Task objective: Extract the lines from the first line of the records below through the line containing "мен лыкто. Кужымтэм", inclusive, and reproduce them exactly as written.

::::

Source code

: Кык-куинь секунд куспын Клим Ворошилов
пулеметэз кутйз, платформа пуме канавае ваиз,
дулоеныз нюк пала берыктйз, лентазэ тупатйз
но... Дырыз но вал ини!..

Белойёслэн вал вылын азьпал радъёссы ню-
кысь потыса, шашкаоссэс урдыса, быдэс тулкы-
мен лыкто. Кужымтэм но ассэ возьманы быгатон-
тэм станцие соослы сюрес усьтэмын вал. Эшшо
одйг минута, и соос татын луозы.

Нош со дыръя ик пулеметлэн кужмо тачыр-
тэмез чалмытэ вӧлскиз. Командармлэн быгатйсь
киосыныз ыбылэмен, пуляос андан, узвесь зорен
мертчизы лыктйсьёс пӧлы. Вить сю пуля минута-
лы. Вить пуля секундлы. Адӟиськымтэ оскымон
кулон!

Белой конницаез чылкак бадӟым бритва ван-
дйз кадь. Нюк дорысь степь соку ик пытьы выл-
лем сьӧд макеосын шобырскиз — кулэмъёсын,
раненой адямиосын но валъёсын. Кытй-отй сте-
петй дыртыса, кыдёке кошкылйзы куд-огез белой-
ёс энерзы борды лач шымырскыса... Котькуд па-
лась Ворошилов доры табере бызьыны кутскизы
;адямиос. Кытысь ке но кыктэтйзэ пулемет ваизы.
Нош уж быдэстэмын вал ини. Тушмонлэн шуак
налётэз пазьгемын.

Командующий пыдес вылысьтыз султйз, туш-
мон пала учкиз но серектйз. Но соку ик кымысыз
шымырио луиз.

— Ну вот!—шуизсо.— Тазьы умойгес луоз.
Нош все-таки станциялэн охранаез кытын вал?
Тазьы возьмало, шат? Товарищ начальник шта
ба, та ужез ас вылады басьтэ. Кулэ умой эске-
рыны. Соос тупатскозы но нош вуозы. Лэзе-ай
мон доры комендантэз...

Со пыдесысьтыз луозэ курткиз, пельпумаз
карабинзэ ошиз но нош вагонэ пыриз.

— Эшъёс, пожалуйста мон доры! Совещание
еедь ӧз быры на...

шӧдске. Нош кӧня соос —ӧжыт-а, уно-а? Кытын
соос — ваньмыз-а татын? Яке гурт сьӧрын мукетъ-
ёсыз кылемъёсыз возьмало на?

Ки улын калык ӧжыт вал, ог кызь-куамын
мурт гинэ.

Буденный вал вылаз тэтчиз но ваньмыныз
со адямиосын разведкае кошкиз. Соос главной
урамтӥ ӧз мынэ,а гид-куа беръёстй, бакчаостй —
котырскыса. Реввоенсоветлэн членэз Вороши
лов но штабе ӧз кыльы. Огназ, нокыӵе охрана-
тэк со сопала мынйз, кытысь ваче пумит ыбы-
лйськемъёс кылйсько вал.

::::

Task response:
Source code

: Кык-куинь секунд куспын Клим Ворошилов
пулеметэз кутйз, платформа пуме канавае ваиз,
дулоеныз нюк пала берыктйз, лентазэ тупатйз
но... Дырыз но вал ини!..

Белойёслэн вал вылын азьпал радъёссы ню-
кысь потыса, шашкаоссэс урдыса, быдэс тулкы-
мен лыкто. Кужымтэм но ассэ возьманы быгатон-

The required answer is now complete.